Un aumento del salario comporterebbe, altresì, un aumento della spesa contributiva per i datori di lavoro, quindi un aumento delle entrate Inps; tuttavia, un aumento dei contributi comporterebbe anche un incremento della spesa pensionistica futura, considerato che larga parte dei lavoratori oggi attivi andrà in pensione con il sistema contributivo. Infine, un aumento del salario minimo comporterebbe anche un aumento della spesa per Naspi, che viene calcolata sulla media delle retribuzioni precedenti alla perdita del lavoro, e più in generale ad un aumento dei trattamenti salariali previsti dagli ammortizzatori sociali.
In sintesi, l’introduzione del salario minimo legale porterebbe con sé riflessi economici generali positivi, e al tempo stesso negativi.
Nel caso in cui, come è stato anche prospettato, si introducessero esoneri contributivi , quali ad esempio la decontribuzione delle quote di aumento salariale, ovvero altri strumenti atti a consentire alle aziende di sopportare il nuovo costo del lavoro, ecco che verrebbero meno gli effetti “positivi”, per le entrate dello Stato, di tale misura.

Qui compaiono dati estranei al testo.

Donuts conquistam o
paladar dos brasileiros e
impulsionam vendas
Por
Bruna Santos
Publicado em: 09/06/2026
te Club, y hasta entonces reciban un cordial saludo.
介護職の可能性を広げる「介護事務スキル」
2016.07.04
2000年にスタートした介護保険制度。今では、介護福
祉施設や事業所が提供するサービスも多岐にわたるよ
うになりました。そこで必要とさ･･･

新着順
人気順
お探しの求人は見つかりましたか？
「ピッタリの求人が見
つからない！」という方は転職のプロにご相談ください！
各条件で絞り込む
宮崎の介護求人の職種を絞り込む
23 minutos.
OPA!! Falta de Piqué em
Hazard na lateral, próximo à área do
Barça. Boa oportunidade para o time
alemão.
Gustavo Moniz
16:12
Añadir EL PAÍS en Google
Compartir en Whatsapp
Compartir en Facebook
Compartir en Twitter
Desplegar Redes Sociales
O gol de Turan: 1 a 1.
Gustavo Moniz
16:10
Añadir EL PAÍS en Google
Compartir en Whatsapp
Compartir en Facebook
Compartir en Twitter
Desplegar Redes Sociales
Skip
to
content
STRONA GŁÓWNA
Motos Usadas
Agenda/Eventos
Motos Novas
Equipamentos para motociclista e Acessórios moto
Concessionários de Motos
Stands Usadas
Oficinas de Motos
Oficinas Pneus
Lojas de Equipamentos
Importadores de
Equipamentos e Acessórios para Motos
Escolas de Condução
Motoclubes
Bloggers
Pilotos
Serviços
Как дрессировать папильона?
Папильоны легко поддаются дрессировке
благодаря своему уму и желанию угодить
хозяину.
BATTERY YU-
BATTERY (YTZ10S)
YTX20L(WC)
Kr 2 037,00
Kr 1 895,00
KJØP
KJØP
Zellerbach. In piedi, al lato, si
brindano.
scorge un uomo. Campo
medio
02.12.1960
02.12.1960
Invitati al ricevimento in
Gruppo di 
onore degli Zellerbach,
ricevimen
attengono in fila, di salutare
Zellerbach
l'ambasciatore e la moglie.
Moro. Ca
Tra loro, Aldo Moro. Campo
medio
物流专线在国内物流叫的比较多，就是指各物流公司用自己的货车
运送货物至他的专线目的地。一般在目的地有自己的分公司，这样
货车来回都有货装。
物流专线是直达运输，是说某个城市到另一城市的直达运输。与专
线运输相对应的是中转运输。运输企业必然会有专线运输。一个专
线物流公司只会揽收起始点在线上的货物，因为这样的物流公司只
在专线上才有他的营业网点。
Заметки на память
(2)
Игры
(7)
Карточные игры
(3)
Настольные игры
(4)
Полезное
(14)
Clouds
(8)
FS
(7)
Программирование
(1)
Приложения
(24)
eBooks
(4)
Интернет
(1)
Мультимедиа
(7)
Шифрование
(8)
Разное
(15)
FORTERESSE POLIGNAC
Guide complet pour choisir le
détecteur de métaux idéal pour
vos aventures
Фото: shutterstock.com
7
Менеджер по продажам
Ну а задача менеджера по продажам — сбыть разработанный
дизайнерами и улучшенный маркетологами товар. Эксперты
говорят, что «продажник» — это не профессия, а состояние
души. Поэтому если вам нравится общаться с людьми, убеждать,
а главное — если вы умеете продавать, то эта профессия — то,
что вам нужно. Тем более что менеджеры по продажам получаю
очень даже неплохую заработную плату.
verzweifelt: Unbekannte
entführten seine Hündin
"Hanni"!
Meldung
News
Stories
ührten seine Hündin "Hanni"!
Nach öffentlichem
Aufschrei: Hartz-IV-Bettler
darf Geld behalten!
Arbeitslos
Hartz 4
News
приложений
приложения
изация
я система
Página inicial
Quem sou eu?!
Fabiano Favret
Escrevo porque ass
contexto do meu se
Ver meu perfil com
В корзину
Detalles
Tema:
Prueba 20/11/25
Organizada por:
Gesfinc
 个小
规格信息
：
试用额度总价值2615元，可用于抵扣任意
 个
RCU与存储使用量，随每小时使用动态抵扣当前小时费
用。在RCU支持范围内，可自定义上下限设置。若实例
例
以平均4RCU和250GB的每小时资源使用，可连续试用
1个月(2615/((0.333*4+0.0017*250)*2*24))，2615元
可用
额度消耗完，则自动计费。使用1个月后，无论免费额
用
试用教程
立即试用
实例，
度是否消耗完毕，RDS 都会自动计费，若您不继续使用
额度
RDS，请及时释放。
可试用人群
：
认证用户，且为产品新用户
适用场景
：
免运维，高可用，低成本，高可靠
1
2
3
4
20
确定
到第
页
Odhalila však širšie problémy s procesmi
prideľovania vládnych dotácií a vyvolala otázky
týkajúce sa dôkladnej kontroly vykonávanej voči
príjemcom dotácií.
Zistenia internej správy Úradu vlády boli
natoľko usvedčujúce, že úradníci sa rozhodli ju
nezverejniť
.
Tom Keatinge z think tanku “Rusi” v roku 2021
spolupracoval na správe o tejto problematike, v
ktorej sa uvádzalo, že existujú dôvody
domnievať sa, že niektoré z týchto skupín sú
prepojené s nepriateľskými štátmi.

Il punto di vista del Consulente del Lavoro, quindi, alla luce dei dati esposti, non è di introdurre un salario minimo legale, ma più preferibilmente di incentivare la contrattazione collettiva, anche e soprattutto di secondo livello, e di incentivare il tempestivo rinnovo dei CCNL, specialmente quelli che risultano scaduti da tempo, al fine di adeguare le retribuzioni al potere di acquisto corrente.